Pour celles et ceux qui n'ont pas encore lu ce livre, l'analyse que je vous propose va achever de les convaincre.
La chronique es signée Audrey Le Roy :
https://actualitte.com/article/118729/chroniques/louis-xviii-un-roi-a-l-ombre-des-ses-femmes
- Louis XVIII, un roi à l’ombre des “ses” femmes
- « Son corps était énorme, mal soutenu et péniblement balancé sur des jambes et des pieds rongés par la goutte depuis bien des années. Il semblait qu’un brin de paille pouvait lui faire perdre l’équilibre, c’était effrayant. Mais une fois bien en place et surtout assis, Louis XVIII était un beau roi. »
(Eugénie Oudinot, Mes Souvenirs, texte établi par le marquis de Vesins, BnF, Réserve des livres rares.)

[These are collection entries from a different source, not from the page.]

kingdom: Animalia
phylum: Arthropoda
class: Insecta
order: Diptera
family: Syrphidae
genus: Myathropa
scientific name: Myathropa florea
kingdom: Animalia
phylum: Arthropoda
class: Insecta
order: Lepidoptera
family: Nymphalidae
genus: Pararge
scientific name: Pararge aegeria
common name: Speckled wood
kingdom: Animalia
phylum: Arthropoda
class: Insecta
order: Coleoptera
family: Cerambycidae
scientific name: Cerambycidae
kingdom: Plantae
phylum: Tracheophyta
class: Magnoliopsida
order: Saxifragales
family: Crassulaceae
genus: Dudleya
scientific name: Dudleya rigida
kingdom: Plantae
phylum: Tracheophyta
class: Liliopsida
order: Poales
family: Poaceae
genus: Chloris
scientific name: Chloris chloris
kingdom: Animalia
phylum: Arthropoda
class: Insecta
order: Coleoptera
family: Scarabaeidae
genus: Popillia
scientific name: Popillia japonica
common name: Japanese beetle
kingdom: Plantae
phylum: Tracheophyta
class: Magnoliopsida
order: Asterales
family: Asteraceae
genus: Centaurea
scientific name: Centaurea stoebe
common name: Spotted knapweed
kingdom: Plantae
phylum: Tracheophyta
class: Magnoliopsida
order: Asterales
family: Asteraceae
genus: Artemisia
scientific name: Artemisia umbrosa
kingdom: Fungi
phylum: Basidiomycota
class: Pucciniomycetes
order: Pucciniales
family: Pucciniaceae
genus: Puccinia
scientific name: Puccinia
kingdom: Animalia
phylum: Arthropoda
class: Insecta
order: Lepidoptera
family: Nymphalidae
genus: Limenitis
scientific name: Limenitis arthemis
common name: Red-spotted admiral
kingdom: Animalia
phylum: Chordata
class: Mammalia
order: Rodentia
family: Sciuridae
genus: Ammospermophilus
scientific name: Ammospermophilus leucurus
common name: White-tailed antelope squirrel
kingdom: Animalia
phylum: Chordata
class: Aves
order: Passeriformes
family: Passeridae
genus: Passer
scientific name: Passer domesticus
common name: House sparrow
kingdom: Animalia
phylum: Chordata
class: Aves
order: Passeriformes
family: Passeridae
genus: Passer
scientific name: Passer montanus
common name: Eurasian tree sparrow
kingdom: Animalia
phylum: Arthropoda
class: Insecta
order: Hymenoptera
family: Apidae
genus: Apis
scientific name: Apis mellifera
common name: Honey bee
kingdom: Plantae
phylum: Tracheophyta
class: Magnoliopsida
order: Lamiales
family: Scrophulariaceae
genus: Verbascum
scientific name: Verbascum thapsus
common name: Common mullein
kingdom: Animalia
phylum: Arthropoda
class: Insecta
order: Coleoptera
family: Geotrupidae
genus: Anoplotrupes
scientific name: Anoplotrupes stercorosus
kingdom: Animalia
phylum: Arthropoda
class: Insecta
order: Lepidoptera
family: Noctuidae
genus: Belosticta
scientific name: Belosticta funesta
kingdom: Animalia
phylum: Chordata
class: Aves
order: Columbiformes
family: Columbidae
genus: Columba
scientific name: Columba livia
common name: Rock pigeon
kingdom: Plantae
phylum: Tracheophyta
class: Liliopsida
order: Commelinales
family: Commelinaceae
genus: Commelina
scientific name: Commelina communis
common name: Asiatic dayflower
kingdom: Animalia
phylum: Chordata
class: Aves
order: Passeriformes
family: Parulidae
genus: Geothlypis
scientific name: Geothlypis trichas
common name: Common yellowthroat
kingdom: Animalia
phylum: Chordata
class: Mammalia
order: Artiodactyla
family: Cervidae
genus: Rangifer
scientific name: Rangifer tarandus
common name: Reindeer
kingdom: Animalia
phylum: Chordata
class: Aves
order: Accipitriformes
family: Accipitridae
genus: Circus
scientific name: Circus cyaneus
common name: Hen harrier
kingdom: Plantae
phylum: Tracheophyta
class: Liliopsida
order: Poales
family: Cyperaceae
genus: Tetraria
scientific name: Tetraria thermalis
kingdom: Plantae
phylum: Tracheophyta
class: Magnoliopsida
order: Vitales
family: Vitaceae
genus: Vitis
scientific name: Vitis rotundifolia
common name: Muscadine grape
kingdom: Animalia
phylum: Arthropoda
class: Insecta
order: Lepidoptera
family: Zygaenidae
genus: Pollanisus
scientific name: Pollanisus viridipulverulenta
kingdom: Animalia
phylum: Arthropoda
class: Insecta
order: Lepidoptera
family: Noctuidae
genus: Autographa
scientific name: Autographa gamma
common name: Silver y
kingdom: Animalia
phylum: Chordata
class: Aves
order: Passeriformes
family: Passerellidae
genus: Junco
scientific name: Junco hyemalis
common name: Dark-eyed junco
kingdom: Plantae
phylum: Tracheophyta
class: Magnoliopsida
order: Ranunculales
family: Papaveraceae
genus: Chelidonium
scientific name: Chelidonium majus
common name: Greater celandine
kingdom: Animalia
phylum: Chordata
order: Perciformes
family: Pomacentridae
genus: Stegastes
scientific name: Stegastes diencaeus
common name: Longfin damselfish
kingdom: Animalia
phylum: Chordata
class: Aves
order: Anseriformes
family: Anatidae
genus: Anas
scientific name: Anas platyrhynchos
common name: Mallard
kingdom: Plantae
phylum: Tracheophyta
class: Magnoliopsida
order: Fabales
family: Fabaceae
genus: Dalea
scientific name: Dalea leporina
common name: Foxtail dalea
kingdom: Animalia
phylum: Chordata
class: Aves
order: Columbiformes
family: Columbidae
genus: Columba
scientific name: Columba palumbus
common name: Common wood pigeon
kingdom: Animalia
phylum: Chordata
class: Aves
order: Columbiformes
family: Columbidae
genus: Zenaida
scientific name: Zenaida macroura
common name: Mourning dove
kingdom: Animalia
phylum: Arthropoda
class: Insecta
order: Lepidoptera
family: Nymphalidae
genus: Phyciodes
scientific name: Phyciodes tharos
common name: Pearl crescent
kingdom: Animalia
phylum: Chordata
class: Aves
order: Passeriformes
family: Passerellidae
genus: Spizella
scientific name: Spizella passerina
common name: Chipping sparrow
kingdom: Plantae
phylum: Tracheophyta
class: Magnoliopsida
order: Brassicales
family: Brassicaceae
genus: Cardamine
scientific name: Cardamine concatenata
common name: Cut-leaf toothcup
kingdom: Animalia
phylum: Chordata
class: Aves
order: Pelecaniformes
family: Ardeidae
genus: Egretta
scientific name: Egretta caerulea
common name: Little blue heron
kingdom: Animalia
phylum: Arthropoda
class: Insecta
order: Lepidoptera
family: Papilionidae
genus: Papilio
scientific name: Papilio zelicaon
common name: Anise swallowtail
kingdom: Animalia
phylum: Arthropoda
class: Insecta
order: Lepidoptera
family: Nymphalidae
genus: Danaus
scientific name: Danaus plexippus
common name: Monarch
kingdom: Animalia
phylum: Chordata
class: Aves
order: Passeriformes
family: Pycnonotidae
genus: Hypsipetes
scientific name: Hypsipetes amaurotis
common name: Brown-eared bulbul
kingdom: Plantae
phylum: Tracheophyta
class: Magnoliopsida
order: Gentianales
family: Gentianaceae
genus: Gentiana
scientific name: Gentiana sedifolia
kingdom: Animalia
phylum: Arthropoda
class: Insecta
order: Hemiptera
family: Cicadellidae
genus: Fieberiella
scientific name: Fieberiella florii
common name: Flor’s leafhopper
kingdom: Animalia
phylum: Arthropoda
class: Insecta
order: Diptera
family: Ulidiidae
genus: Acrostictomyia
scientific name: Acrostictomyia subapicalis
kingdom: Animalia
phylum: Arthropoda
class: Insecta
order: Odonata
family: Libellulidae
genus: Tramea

Après lecture du livre du docteur en histoire Matthieu Mensch,
Les femmes de Louis XVIII, publié chez Perrin, cette description d’Eugénie Oudinot semble parfaitement dépeindre l’imposant roi : instable, empoté, inspirant parfois la pitié, mais également le respect, bien que « beau roi » sans être « grand roi ».
Il est assez singulier de découvrir la biographie d’un homme à travers une galerie de portraits des personnes l’ayant côtoyé. Exercice difficile, il s’agit de ne pas perdre son sujet en chemin, mais exercice réussi par l’historien, qui dresse la psyché d’un homme à travers sept femmes qui l’ont pour ainsi dire formé et dont il s’est servi, de leur vivant ou de leur mort, pour fabriquer sa propre image. Qui sont-elles ?
Sa belle-sœur, Marie-Antoinette« Elle incarne ce modèle de grâce et d’élégance qui devait autant fasciner qu’agacer son beau-frère. » Le comte de Provence, futur Louis XVIII, n’est pas censé régner un jour, même s’il est longtemps le numéro 2 dans l’ordre de succession. Il n’a pas beaucoup d’estime pour son aîné, Louis XVI.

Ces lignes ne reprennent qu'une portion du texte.